Forward-looking: Like so many industries, disruption from the Covid-19 pandemic is having a devastating effect on the phone market. But while mobile sales for 2020 are predicted to hit their lowest level in a decade, there is reason to be optimistic for a 2021 recovery.

Analysts at CCS Insight believe that global demand for mobile phones in 2020 will be almost a quarter of a billion units lower than in 2019, representing a 13 percent YoY decline. They expect just 1.57 billion devices will be sold this year, the lowest in ten years.

It’s noted that while life is starting to return to normal in China and manufacturing ramps up in the country, the rest of the world is under lockdown.
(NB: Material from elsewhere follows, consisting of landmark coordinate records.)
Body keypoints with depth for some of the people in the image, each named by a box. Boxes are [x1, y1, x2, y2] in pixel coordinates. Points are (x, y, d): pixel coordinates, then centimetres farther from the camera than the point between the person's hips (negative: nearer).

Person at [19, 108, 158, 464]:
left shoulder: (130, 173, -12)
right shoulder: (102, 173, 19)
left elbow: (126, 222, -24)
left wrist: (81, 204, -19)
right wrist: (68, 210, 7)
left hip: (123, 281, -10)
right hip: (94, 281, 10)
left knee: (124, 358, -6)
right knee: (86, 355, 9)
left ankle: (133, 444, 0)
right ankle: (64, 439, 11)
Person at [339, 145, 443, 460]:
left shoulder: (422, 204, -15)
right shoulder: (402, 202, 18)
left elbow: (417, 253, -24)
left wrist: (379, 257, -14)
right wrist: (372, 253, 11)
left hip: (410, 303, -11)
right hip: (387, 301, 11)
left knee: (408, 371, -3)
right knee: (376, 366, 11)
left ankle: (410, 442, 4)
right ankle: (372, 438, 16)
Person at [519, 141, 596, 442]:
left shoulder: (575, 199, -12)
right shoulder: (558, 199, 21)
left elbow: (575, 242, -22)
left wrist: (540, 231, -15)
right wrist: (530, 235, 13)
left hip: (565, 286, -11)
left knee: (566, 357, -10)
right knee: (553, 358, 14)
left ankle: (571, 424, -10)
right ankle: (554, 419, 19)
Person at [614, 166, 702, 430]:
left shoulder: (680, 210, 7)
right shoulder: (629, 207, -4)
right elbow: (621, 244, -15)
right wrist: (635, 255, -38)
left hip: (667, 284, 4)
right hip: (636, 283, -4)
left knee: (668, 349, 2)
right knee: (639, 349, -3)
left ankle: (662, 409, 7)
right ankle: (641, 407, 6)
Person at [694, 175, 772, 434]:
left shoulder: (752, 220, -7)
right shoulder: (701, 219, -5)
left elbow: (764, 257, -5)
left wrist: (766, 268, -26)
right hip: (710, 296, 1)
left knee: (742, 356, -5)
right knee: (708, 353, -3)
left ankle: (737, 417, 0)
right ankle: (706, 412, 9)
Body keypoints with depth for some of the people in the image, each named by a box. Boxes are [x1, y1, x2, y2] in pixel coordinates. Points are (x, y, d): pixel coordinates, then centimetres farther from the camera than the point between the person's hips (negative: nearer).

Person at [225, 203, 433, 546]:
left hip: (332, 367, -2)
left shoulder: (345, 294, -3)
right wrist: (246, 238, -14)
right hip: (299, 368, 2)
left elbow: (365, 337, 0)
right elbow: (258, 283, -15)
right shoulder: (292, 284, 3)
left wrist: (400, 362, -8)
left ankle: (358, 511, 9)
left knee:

With shops closed, people stuck indoors, and jobs at risk, demand for handsets is expected to be very weak over the coming months. The decline will be significant in the second quarter, with global sales expected to be 29 percent lower than in Q2 2019.

“Data from China gives us a good indication of the effect that lockdowns and consumer uncertainty have on demand for phones. In January and February 2020, sales volume fell 44% from the same period in 2019. Early data from other countries that have introduced strict measures to fight the pandemic suggests similar declines,” writes Marina Koytcheva, vice president of forecasting at CCS Insight.

It’s expected that demand for mobile phones will remain low throughout the second half of the year, even when life, hopefully, returns to relative normality, with the usually strong Christmas quarter predicted to see 3 percent lower YoY sales.

While 2020 looks like it will be a grim one for phone makers, demand is expected grow by 12 percent in 2021 as the economy recovers, people make delayed purchases, and 5G becomes more widespread. CSS believes 2022 will be even better, with growth reaching 13 percent to almost 2 billion phones.

5G is a bright spot in the phone market right now. Despite the Covid-19 restrictions, it’s predicted that sales of 5G-enabled devices will reach 210 million units in 2020, ten times more than last year. As the handsets drop in price, they’re expected to spearhead the market’s recovery next year, and will account for 58 percent of all devices sold in 2024.